▶ [Records excerpted from a collection]

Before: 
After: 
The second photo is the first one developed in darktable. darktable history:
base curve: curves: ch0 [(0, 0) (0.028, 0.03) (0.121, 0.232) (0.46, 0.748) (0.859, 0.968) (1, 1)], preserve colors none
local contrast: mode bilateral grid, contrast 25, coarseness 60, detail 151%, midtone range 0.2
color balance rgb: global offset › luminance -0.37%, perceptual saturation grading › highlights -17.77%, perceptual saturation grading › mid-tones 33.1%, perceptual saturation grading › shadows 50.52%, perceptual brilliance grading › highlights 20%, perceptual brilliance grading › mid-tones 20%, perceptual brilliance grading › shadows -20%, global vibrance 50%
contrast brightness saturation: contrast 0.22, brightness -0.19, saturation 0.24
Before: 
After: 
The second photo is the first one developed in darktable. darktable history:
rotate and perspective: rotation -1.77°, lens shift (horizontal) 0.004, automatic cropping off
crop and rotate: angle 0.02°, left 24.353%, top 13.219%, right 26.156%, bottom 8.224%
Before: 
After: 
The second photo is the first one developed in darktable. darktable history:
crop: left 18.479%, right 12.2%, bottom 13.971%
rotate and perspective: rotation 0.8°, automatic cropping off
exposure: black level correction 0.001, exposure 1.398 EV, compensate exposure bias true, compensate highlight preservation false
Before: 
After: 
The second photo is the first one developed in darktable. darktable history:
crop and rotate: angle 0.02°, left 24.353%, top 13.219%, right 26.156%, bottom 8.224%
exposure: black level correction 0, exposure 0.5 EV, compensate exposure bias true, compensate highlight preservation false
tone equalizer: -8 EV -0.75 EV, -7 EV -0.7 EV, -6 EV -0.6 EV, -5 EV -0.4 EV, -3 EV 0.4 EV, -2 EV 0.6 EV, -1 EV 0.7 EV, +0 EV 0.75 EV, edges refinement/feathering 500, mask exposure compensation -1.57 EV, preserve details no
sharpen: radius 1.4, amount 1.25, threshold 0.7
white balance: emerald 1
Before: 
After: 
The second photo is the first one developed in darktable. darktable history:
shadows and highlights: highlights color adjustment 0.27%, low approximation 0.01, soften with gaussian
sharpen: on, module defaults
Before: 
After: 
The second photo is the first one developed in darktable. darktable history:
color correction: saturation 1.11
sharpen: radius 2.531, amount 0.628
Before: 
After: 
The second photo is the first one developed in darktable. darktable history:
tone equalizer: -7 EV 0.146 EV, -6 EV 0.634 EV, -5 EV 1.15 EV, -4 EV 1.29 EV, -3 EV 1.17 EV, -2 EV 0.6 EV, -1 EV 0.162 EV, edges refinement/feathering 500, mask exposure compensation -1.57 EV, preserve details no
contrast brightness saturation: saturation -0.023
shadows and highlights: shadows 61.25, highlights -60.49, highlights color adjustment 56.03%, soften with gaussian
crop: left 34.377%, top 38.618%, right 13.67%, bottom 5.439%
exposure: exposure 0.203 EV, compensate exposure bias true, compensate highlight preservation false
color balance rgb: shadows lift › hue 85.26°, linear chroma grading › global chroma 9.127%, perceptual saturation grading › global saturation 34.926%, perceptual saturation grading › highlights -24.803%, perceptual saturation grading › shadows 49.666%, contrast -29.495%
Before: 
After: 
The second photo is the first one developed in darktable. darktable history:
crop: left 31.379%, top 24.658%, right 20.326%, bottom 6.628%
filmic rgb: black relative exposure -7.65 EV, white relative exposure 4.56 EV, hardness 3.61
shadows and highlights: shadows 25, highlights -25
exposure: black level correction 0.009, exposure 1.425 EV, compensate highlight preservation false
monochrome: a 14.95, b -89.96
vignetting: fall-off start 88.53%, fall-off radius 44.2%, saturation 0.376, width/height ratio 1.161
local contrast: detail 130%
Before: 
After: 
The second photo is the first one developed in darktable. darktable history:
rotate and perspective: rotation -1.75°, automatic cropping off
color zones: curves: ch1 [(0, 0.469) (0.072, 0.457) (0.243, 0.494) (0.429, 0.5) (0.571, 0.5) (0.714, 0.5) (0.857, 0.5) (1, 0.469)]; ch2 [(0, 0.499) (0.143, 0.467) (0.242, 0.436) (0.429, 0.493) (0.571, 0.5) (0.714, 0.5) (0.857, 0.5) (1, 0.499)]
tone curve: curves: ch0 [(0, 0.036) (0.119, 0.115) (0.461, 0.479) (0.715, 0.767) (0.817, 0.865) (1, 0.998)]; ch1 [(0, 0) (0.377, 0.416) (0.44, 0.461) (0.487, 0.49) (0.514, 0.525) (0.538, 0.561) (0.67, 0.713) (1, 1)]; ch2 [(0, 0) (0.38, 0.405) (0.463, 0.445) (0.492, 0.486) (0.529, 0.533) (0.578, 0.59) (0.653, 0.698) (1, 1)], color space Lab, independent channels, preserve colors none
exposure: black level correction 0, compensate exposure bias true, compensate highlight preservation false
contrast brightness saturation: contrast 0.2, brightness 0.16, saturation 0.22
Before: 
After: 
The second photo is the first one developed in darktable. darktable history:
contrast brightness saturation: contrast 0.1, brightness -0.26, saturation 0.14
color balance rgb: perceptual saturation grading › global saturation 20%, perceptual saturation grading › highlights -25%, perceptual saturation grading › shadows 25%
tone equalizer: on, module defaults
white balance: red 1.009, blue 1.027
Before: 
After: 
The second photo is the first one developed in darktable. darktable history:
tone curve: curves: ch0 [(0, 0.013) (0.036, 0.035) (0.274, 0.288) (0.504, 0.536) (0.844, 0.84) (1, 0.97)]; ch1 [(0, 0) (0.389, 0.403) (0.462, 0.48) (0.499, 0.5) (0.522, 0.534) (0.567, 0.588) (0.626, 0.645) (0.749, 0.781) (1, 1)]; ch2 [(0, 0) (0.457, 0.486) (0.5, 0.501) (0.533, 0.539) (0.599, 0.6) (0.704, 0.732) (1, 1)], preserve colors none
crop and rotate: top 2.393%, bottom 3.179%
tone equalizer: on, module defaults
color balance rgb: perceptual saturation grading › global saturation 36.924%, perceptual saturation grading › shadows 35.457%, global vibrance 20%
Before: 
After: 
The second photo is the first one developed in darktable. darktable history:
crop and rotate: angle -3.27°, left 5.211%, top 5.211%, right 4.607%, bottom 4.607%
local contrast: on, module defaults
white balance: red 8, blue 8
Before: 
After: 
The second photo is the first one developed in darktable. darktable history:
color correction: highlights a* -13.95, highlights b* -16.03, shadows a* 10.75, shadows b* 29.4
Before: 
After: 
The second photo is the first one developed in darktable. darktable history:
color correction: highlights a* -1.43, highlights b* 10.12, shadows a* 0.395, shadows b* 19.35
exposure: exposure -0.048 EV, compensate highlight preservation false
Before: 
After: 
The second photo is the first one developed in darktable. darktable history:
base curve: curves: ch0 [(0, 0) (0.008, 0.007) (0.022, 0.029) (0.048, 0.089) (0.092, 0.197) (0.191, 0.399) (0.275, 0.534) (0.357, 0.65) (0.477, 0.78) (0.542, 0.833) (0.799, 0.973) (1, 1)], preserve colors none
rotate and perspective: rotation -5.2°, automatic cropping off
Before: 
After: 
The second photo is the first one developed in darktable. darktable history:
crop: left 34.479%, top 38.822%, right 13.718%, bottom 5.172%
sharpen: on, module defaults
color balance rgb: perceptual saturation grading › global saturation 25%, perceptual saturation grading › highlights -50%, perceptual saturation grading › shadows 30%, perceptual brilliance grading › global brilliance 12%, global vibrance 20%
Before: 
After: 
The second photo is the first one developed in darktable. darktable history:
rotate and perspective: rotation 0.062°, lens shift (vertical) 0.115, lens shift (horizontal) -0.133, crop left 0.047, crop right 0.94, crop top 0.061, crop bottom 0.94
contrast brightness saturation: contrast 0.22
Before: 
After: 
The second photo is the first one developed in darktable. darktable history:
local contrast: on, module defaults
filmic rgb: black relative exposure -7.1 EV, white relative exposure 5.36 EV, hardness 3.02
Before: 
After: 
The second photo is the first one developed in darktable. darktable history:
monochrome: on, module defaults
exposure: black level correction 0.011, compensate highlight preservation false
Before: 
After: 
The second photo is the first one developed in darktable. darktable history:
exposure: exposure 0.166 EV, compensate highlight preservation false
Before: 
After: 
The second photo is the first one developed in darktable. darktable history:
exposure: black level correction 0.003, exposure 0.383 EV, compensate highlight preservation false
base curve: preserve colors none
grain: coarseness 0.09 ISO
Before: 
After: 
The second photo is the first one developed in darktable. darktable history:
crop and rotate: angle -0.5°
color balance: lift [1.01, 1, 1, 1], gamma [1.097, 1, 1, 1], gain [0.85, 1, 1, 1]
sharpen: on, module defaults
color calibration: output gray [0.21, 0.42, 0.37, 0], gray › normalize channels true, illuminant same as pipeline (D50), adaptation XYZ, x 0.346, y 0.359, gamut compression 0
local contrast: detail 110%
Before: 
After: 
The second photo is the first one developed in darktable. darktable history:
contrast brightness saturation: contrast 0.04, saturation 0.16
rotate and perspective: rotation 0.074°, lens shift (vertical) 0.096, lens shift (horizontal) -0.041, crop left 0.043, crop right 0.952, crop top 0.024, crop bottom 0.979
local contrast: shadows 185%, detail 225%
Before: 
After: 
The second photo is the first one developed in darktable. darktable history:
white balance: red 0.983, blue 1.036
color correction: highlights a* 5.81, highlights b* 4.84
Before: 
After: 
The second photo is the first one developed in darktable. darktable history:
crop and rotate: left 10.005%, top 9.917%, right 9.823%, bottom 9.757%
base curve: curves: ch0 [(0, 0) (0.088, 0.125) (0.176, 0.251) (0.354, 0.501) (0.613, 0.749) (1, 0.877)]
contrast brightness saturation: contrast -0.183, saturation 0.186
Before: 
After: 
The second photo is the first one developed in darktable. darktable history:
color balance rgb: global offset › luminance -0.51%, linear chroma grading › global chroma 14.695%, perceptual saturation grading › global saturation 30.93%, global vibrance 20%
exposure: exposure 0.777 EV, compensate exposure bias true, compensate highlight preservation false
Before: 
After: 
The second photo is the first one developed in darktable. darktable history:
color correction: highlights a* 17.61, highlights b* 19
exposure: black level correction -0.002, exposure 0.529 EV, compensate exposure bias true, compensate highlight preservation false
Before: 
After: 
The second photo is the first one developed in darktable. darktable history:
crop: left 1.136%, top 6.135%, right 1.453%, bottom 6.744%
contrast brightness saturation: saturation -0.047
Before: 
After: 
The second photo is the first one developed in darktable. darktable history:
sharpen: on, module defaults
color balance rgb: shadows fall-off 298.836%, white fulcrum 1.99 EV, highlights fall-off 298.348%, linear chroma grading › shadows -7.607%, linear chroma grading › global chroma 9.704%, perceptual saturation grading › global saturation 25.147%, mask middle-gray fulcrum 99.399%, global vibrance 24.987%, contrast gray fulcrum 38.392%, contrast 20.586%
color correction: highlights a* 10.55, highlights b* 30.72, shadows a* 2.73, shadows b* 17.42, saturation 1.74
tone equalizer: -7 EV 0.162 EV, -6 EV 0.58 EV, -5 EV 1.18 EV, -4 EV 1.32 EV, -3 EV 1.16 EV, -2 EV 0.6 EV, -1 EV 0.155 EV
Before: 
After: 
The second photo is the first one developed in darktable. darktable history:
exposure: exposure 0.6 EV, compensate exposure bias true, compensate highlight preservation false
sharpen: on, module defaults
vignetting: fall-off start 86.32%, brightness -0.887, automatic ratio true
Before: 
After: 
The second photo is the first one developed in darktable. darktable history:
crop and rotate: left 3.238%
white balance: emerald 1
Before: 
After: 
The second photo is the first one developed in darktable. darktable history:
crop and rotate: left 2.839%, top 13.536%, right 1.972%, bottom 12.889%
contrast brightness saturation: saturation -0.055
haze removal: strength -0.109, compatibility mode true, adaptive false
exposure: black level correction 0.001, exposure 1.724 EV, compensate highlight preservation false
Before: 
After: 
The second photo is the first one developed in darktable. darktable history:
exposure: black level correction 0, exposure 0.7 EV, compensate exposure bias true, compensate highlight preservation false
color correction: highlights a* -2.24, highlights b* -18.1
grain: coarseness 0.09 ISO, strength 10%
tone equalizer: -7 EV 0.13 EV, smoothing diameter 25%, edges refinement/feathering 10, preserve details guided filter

▶ [WORK TO COMPLETE] Present the material as a numbered list, leaving out any blank lines. Begin at its first line and stop after the line that contains "base curve: curves: ch0 [(0, 0) (0.028, 0.03)".

▶ [TASK RESPONSE]
1. Before: 
2. After: 
3. The second photo is the first one developed in darktable. darktable history:
4. base curve: curves: ch0 [(0, 0) (0.028, 0.03) (0.121, 0.232) (0.46, 0.748) (0.859, 0.968) (1, 1)], preserve colors none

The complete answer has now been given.